Supreme Court Roundup

 US high court rejects ex-Somali official’s case 

WASHINGTON (AP) — The U.S. Supreme Court has rejected an appeal from a former top official in Somalia who has been ordered to pay Somali torture victims $21 million.
The justices did not comment Monday in letting stand lower court rulings against Mohamed Ali Samantar, who now lives in a suburb of Washington. He had been a top official in dictator Siad Barre’s regime in the 1980s and early 1990s.
Federal courts found that Samantar could be held liable for human rights abuses and rejected claims that he should be immune because he was an official of a foreign government.
The case is Samantar v. Yousuf.
 
Supreme Court denies Killen second look 
JACKSON, Miss. (AP) — The U.S. Supreme Court has denied a rehearing request from Edgar Ray Killen, convicted in 2005 for the 1964 slayings of three civil rights workers in Mississippi.
The justices issued the order Monday without comment.
In November, the Supreme Court declined to review lower court rulings that Killen’s rights were not violated during his trial in Mississippi.
Killen, now 88, was convicted of manslaughter in the slayings of Michael Schwerner, James Chaney and Andrew Goodman. He is serving 60 years.
On June 21, 1964, Schwerner, Chaney and Goodman disappeared in Neshoba County.

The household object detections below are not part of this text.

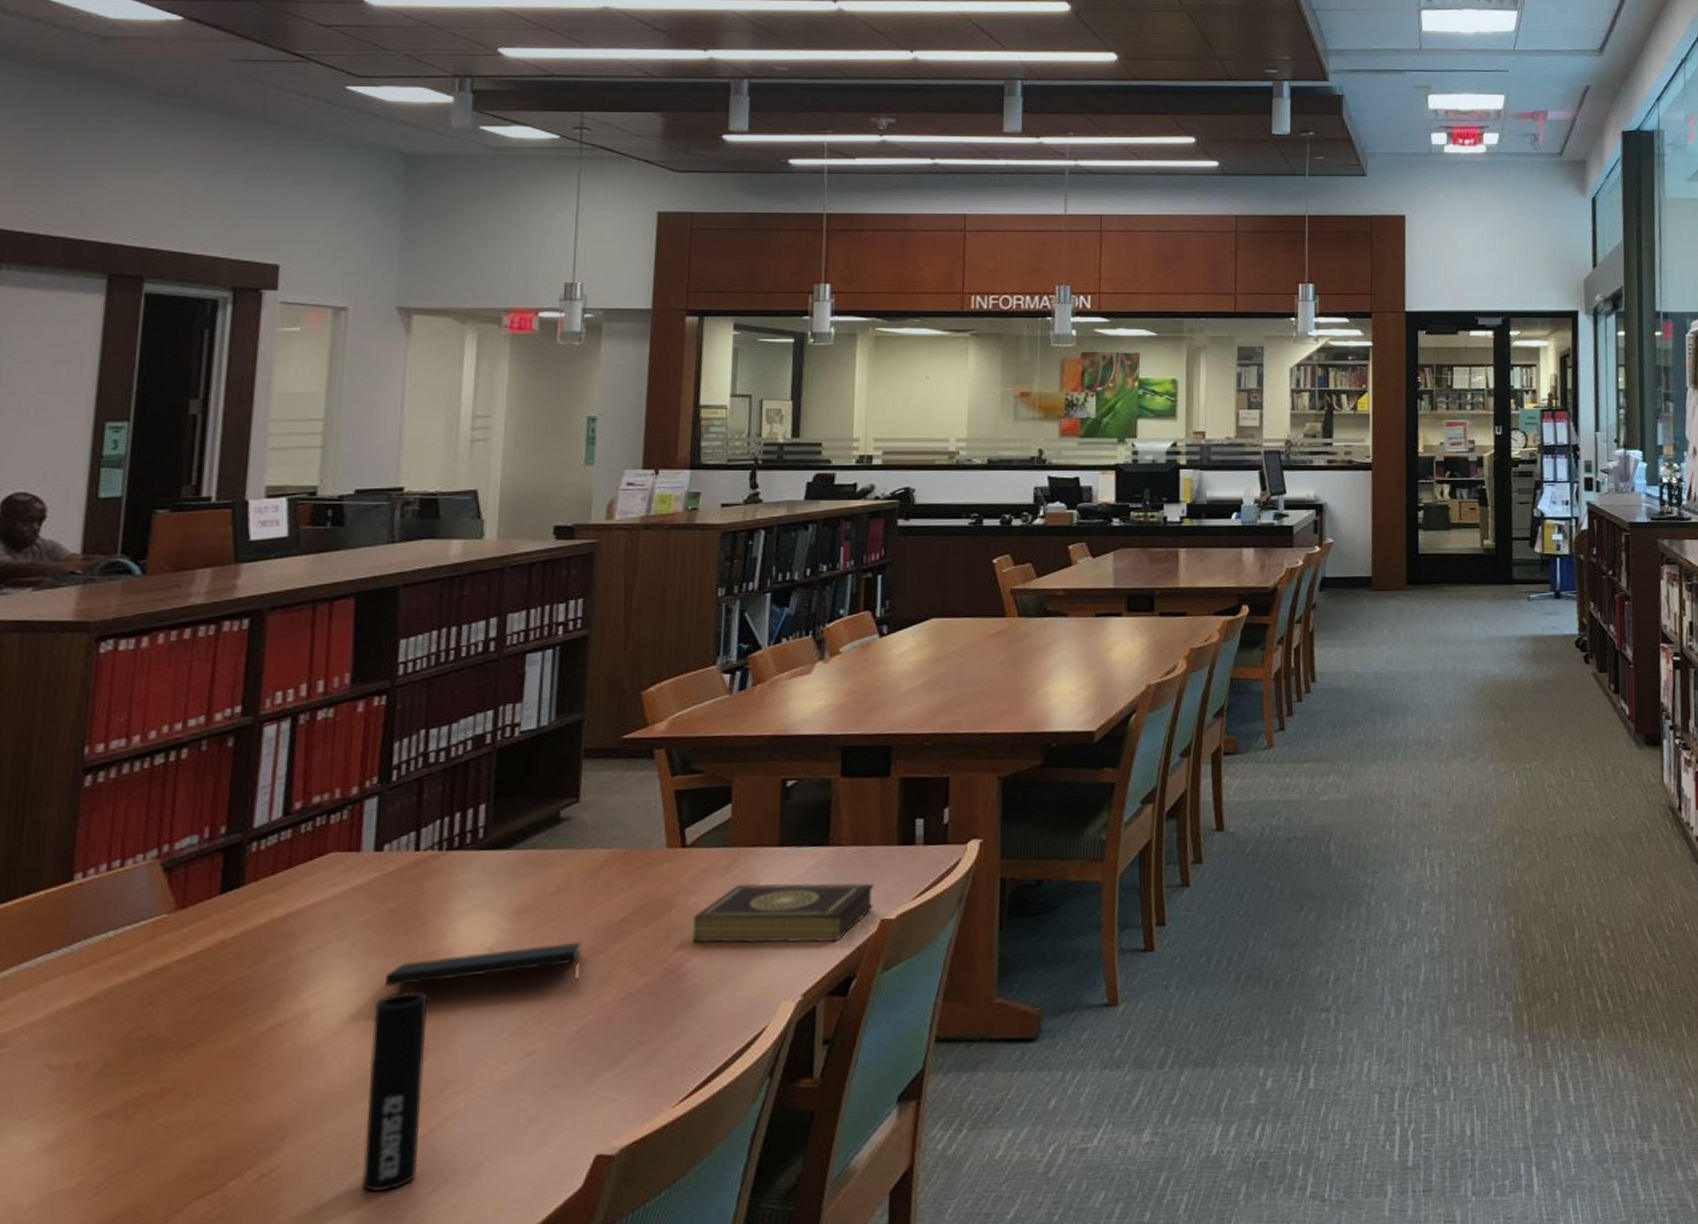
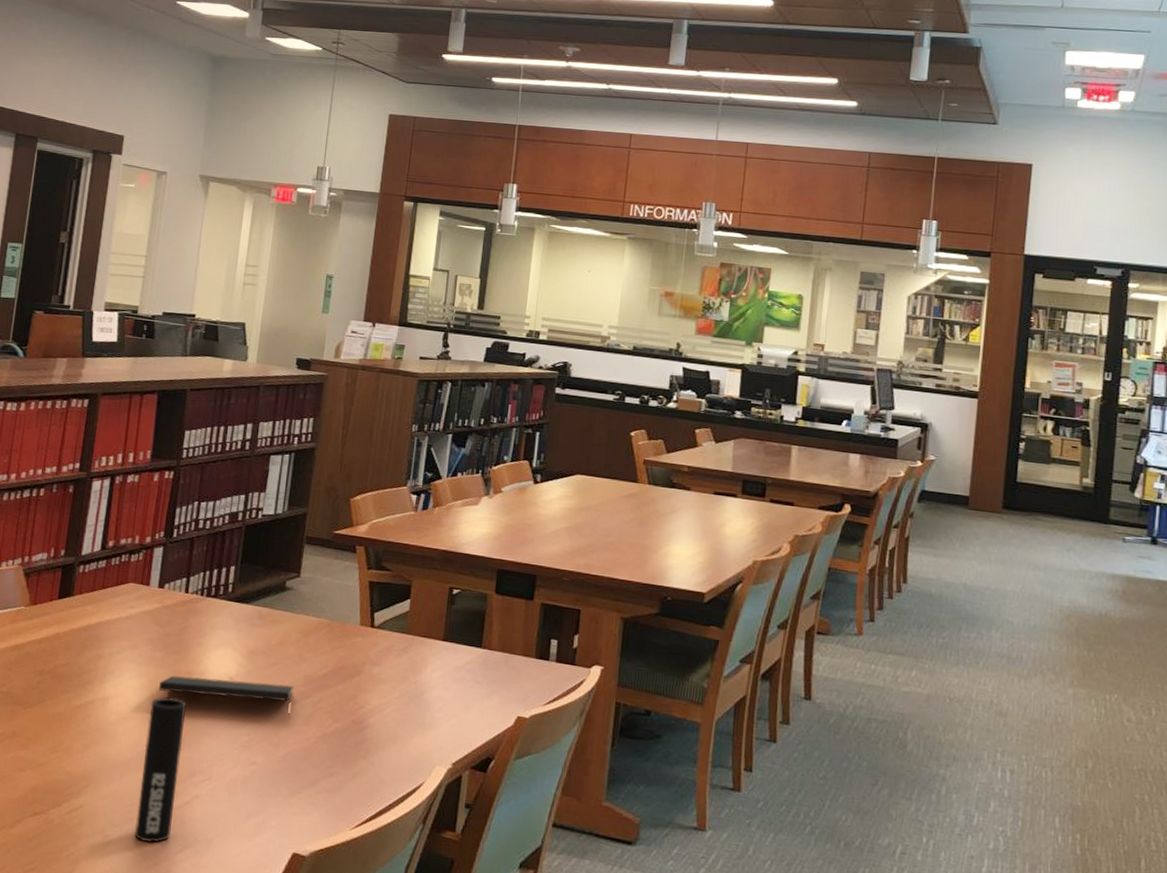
book: present [693,883,874,943] -> none [374,665,514,727]

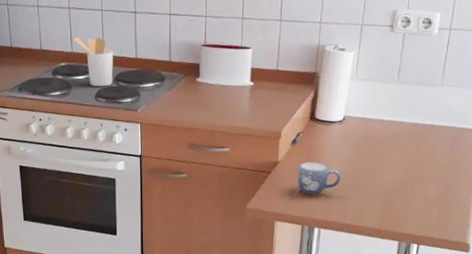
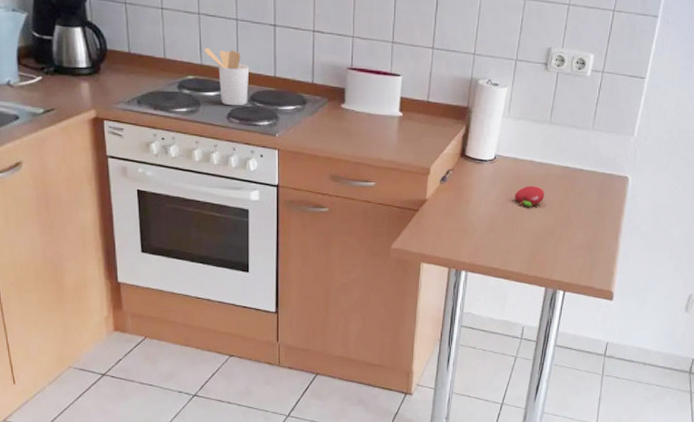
mug: present [297,162,341,195] -> none [445,201,491,236]
fruit: none [365,143,394,164] -> present [515,185,544,207]

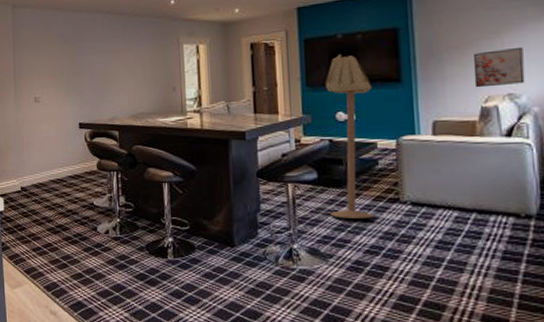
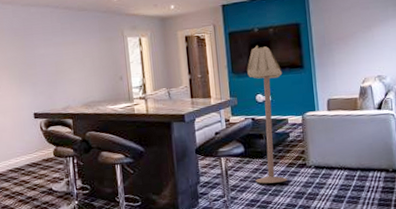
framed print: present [473,46,525,88] -> none [354,38,389,72]

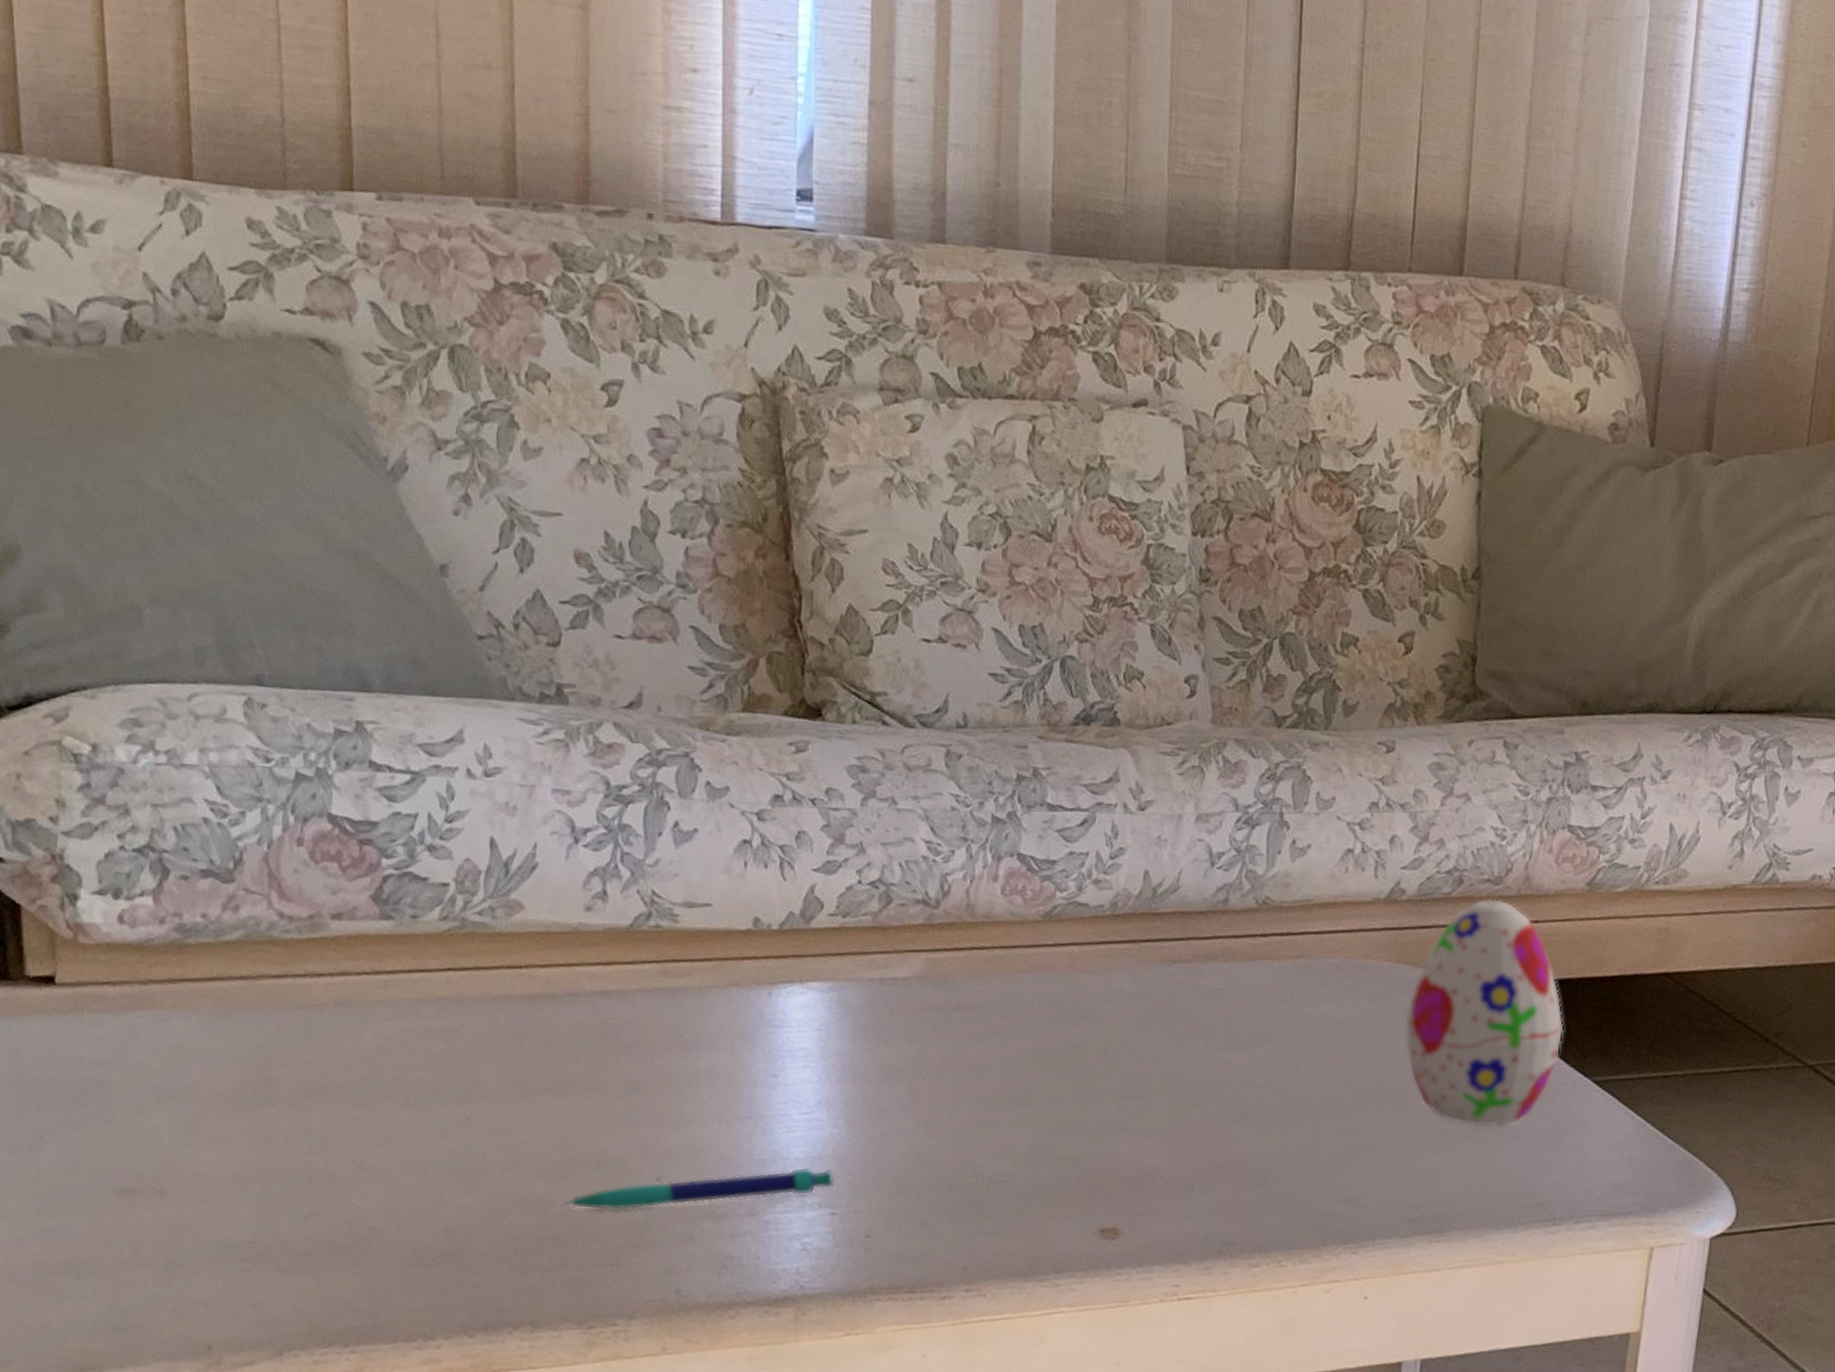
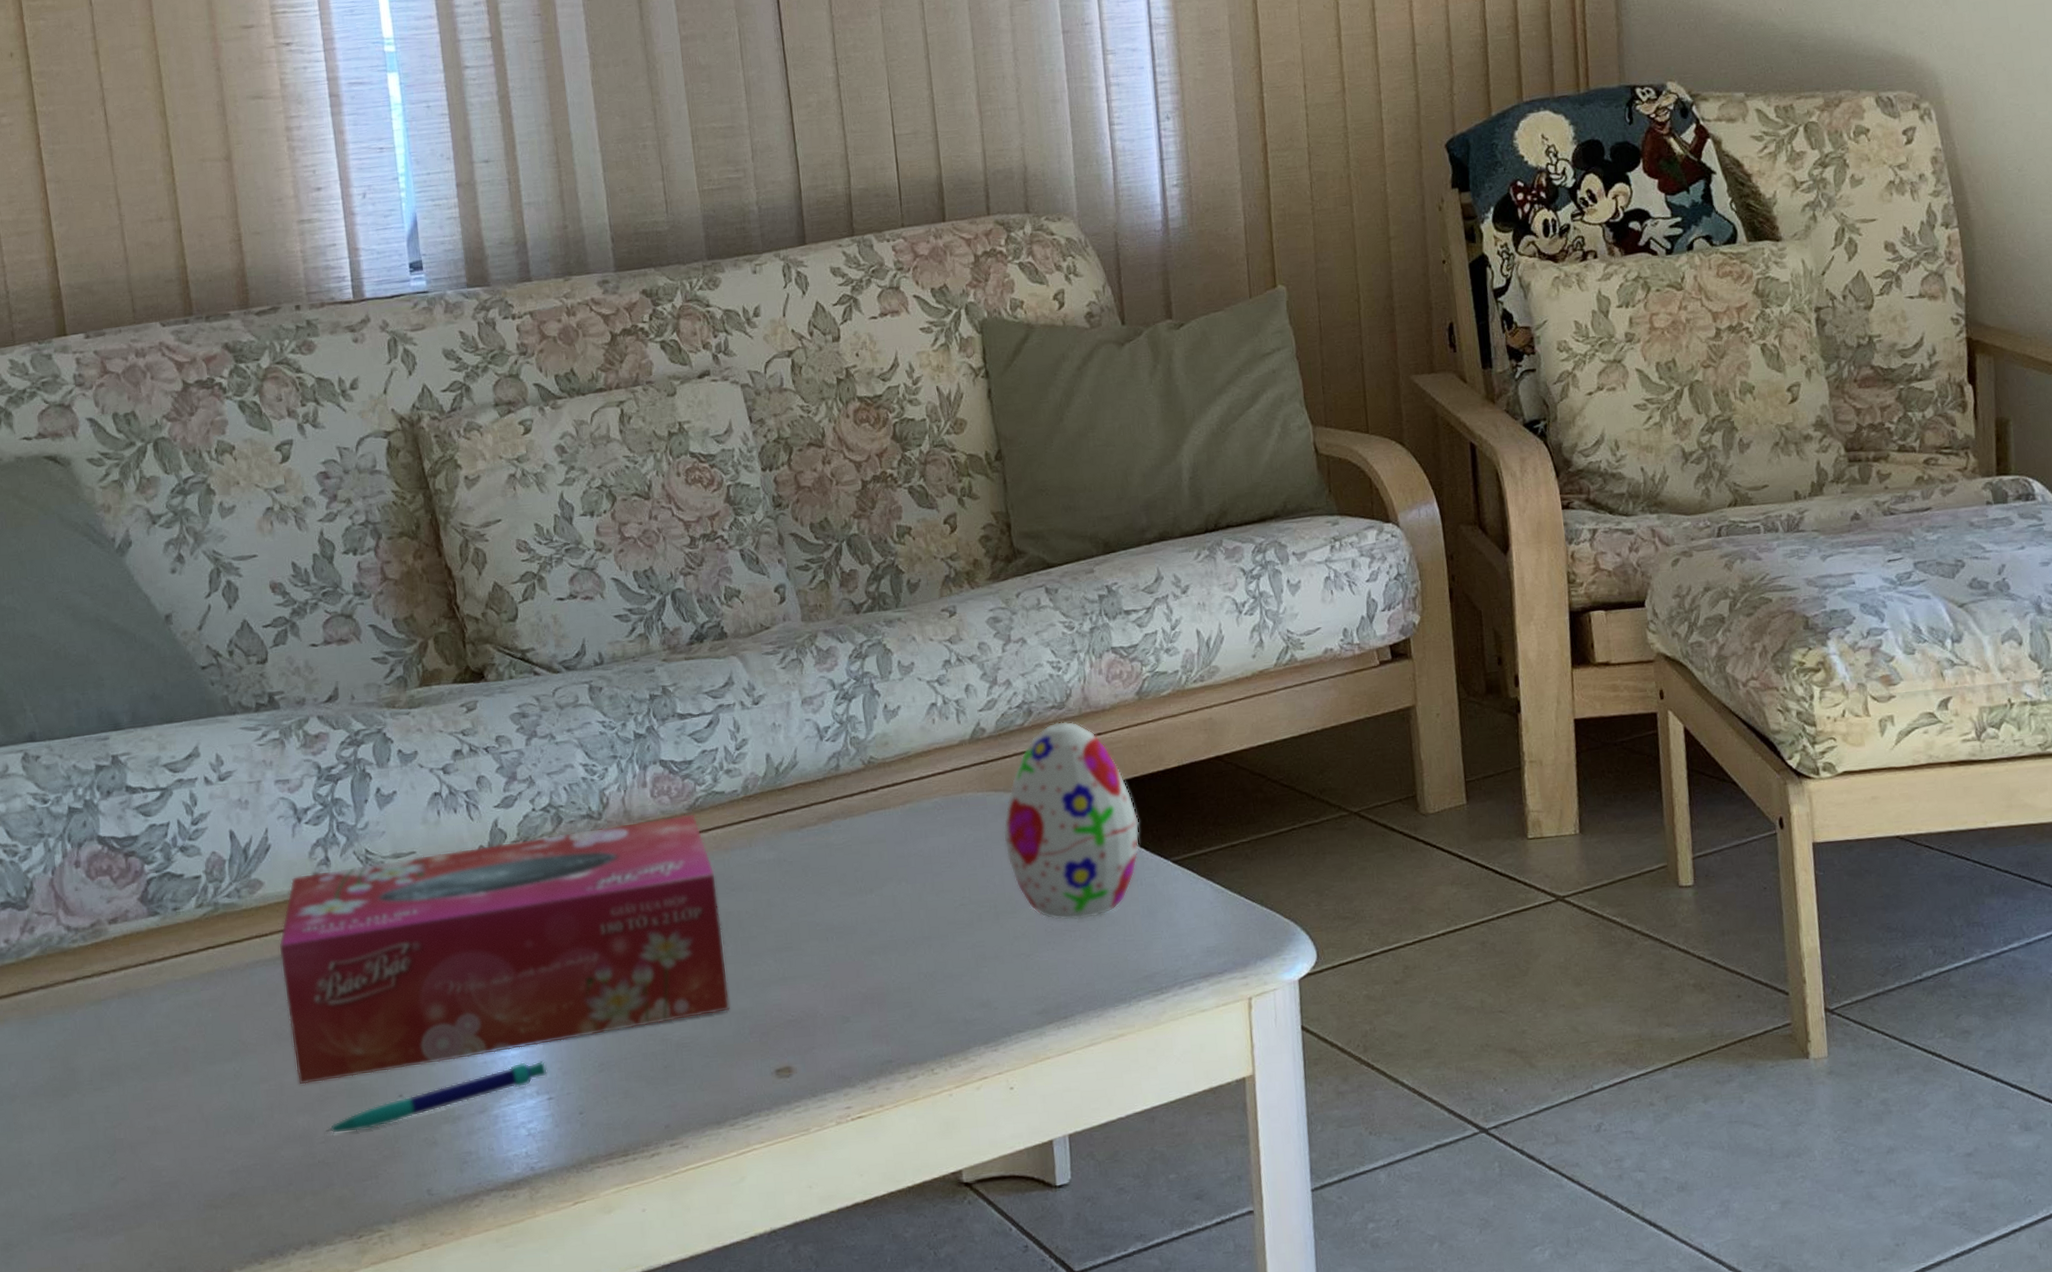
tissue box: none [534,905,1064,1155] -> present [279,814,731,1084]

The FBI found their bodies buried in an earthen dam on Aug. 4, 1964, in what became known as the “Mississippi Burning” case.
Killen is serving his sentence at the state prison at Parchman.
 
High court takes POM Wonderful, Coke label fight
WASHINGTON (AP) — The Supreme Court is getting involved in a juicy labelling dispute between POM Wonderful and the Coca-Cola Co. over a pomegranate- and blueberry-flavored drink made up almost entirely of apple and grape juices.
POM Wonderful sued Coke over the label on a drink marketed under Coke’s Minute Maid unit. Coke says Pomegranate Blueberry Flavored Blend of 5 Juices is a “100% juice product.” But POM says 99 percent of the juice is either apple or grape and that the label is misleading.
The high court case involves the interplay of two federal law involving trademarks and the regulation of nutrition information on product labels. Coke won in the San Francisco-based federal appeals court. The justices will review that ruling.
The case is POM Wonderful v. the Coca-Cola Co., 12-761.
 
Court won’t revive Arizona’s 20-week abortion ban 
WASHINGTON (AP) — The Supreme Court has rejected Arizona’s bid to put in place its ban on most abortions after 20 weeks of pregnancy.
The justices on Monday declined to reconsider a lower court ruling that the law violates a woman’s constitutionally protected right to terminate a pregnancy before a fetus is able to survive outside the womb.
“Viability” of a fetus is generally considered to start at 24 weeks. Normal pregnancies run about 40 weeks.
Gov. Jan Brewer signed the ban into law in April 2012. Nine other states have enacted similar bans starting at 20 weeks or even earlier.
The 9th U.S. Circuit Court of Appeals said last year such bans violate a long string of Supreme Court rulings starting with the seminal Roe v. Wade decision in 1973.